First, follow the instructions to install the minio client tool.

Next, configure the endpoint location. The development minio installation runs at localhost:9000 and has the following default username and password for development:

mc alias set srv http://localhost:9000 minio99 minio123;

Then you can copy data to the bucket using:

mc cp --recursive <path-to-data> srv/mast

Production Deployment

To run the production container to start the postgres database, fastapi, and minio containers.
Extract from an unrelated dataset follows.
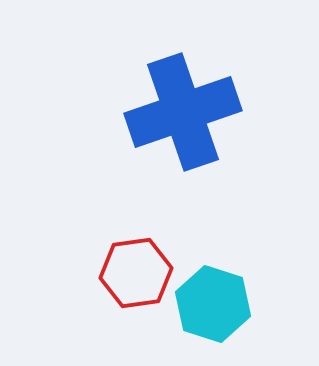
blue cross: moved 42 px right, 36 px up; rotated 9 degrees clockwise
This will also start an nginx proxy and make sure https is all setup

docker-compose --env-file dev/docker/.env.dev  -f dev/docker/docker-compose.yml -f dev/docker/docker-compose-prod.yml up --build --force-recreate --remove-orphans -d

To shut down the production deployment, run the following command:

docker-compose --env-file dev/docker/.env.dev  -f dev/docker/docker-compose.yml -f dev/docker/docker-compose-prod.yml down

To also destory the volumes (including the metadatabase) you may add the volumes parameter:

docker-compose --env-file dev/docker/.env.dev  -f dev/docker/docker-compose.yml -f dev/docker/docker-compose-prod.yml down --volumes

Note that every time you destory volumes, the production server will mint a new certificate for HTTPS. Lets Encrypt currently limits this to 5 per week

You'll need to ingest download and ingest the production data like so:

mkdir -p data/mast/meta
rsync -vaP <CSD3-USERNAME>@login.hpc.cam.ac.uk:/rds/project/rds-sPGbyCAPsJI/archive/metadata data/
docker exec -it mast-api python -m src.api.create /code/data/metadata/prod

Building Documentation

See the guide to building documentation here

Ingestion to S3

The following section details how to ingest data into the s3 storage on freia with UDA.

  1. SSH onto freia and setup a local development environment following the instuctions above.
  2. Parse the metadata for all signals and sources for a list of shots with the following command
mpirun -n 16 python3 -m src.archive.create_uda_metadata data/uda campaign_shots/tiny_campaign.csv 

This will create the metadata for the tiny campaign. You may do the same for full campaigns such as M9.

  1. Run the ingestion pipleline by submitting the following job:
qsub ./jobs/freia_write_datasets.qsub campaign_shots/tiny_campaign.csv s3://mast/level1/shots

This will submit a job to the freia job queue that will ingest all of the shots in the tiny campaign and push them to the s3 bucket.